YOUR TASK:
Retype the part of the passage on omphalomesenteric duct prolapse between "- Yesim Zafer, Sule" and "(2) : 116-23.", inclusive.

EXTRACTED TEXT Block Start

With progressive prolapse and venous congestion there is a danger of vascular compromise of the prolapsed loop because of compression by umbilical ring over the blood vessels. It leads to gangrene of the prolapsed segment. This is a potentially lethal condition and should be identified earlier and a prompt surgical correction should be done.
The cases described here show two extremes of prolapse of patent omphalomesenteric duct. The first case presented earlier, had minimal prolapse and hence both the proximal and distal bowel loops were healthy. The other patient unfortunately had vascular compromise of prolapsed distal ileum leading to gangrene, which required resection. Resection of gangrenous bowel segment in a newborn is a major procedure involving high morbidity and mortality.3 The baby may require a long hospital stay in intensive care unit, which may increase the expenses of the family. If the baby is in septic shock due to gangrene, one may have to do an ileostomy and mucous fistula after resection of the gangrenous bowel as a life saving procedure first and establish bowel continuity at a later stage. In this approach the baby is likely to suffer from water and electrolyte losses via ileostomy and requires another major procedure later. Hence early diagnosis and surgical treatment of this classical clinical condition are necessary to prevent complications.1,4-9
References
- Cilley RE, Krummel TM. Disorders of the umbilicus, In: O’Neill JA, Rowe MI, Grosfeld JL, Fonkalsrud EW, Coran AG (eds), Pediatric Surgery (5th ed). St. Louis: Mosby-Year Book, 1998;
1029-43.
- Yesim Zafer, Sule Yigit, Aydyn Turken, Gulsevin Tekinalp. Patent Omphalomesenteric duct. Turk J Med Sci 2000; 30 : 83-5.
- Yamada T, Seiki Y, Ueda M, et al. Patent omphalomesenteric duct : a case report and review of Japanese literature. Asia Oceania J Obstet Gynaecol 1989; 15 (3) : 229-36.
- Mustafa R. Double intussusception of the small bowel through a patent villointestinal duct. Br J Surg 1976; 63 : 452.
- Storms P, Pexsters J, Vandekerkhof J. Small omphalocele with ileal prolapse through patent omphalomesenteric duct. A case report and review of literature. Acta Chir Belg 1988; 88 : 392-4.
- Moore TC. Omphalomesenteric duct malformations. Sem Pediatr Surg 1996; 5 (2) : 116-23.
- Lee WY, Lee SK, Kim HH. Patent Omphalomesenteric duct remnants: report of 4 cases. J Korean Assoc Pediatr Surg 1997; 3 (2) : 148-51.
- O’Donnell KA, Glick PL, Caty MG. Pediatric umbilical problems. Pediatr Clin North Amer 1998; 45 : 791-9.
- Vane DW, West KW, Grosfeld JL. Vitelline duct anomalies - experience with two hundred and seventeen childhood cases. Arch Surg 1987; 122 : 542-7.

EXTRACTED TEXT Block End
RAW DATA Block Start

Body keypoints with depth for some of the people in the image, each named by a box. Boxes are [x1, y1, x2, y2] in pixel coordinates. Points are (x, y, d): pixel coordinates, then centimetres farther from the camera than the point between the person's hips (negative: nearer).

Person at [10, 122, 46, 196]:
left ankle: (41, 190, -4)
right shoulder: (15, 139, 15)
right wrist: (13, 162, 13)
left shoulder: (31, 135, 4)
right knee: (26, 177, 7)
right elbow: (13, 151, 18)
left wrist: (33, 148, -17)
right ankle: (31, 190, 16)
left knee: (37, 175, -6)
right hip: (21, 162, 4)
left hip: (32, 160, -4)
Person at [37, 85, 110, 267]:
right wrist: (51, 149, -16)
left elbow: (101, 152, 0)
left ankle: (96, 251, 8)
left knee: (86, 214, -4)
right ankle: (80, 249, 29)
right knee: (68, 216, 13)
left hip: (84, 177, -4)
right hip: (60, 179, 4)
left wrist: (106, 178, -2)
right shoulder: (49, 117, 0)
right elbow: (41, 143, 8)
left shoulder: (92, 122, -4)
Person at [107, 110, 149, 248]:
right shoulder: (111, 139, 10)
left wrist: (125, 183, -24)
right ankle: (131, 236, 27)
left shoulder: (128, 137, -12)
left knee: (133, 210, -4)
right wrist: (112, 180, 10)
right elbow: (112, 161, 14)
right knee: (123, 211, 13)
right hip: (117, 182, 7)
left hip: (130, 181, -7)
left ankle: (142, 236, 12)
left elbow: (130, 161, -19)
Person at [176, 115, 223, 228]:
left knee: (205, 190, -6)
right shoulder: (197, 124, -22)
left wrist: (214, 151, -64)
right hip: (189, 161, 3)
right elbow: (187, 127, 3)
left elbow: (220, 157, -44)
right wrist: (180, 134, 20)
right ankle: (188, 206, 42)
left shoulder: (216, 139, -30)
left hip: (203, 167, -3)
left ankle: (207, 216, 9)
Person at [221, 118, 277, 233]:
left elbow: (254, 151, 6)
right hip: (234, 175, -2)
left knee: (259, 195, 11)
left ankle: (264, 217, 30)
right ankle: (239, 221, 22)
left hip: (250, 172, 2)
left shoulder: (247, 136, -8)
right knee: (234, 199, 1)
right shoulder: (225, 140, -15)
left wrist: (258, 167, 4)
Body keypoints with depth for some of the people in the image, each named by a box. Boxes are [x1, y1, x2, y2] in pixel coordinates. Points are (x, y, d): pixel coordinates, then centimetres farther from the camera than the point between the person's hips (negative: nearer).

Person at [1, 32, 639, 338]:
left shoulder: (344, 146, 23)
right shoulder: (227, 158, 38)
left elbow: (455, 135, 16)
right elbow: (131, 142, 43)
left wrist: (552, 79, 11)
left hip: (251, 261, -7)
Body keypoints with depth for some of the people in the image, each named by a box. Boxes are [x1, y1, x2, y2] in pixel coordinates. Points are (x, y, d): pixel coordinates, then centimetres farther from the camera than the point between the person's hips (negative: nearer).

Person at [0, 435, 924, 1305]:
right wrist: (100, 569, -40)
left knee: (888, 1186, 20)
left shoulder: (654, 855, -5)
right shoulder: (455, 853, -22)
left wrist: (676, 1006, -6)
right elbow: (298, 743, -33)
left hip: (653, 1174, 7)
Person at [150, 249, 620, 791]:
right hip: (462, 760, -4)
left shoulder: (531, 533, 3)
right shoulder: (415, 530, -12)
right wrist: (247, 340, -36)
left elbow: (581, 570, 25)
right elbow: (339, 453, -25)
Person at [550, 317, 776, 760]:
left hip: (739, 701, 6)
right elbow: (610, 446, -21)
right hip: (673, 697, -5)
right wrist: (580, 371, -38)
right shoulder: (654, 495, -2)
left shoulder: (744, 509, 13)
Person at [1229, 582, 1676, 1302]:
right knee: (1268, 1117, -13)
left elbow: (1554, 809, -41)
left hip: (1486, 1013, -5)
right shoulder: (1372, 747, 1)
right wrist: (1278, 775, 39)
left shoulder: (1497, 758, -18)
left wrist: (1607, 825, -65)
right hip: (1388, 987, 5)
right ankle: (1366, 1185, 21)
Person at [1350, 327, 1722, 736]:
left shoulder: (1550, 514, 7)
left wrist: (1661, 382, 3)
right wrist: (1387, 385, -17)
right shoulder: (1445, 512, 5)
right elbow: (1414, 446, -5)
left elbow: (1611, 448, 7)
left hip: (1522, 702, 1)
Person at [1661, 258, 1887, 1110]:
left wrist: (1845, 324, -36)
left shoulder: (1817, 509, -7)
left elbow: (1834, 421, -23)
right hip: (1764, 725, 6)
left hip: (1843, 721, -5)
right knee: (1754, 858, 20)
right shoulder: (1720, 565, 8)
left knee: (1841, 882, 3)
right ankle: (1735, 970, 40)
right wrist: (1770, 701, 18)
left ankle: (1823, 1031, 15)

RAW DATA Block End

ANSWER FOR THE TASK:
- Yesim Zafer, Sule Yigit, Aydyn Turken, Gulsevin Tekinalp. Patent Omphalomesenteric duct. Turk J Med Sci 2000; 30 : 83-5.
- Yamada T, Seiki Y, Ueda M, et al. Patent omphalomesenteric duct : a case report and review of Japanese literature. Asia Oceania J Obstet Gynaecol 1989; 15 (3) : 229-36.
- Mustafa R. Double intussusception of the small bowel through a patent villointestinal duct. Br J Surg 1976; 63 : 452.
- Storms P, Pexsters J, Vandekerkhof J. Small omphalocele with ileal prolapse through patent omphalomesenteric duct. A case report and review of literature. Acta Chir Belg 1988; 88 : 392-4.
- Moore TC. Omphalomesenteric duct malformations. Sem Pediatr Surg 1996; 5 (2) : 116-23.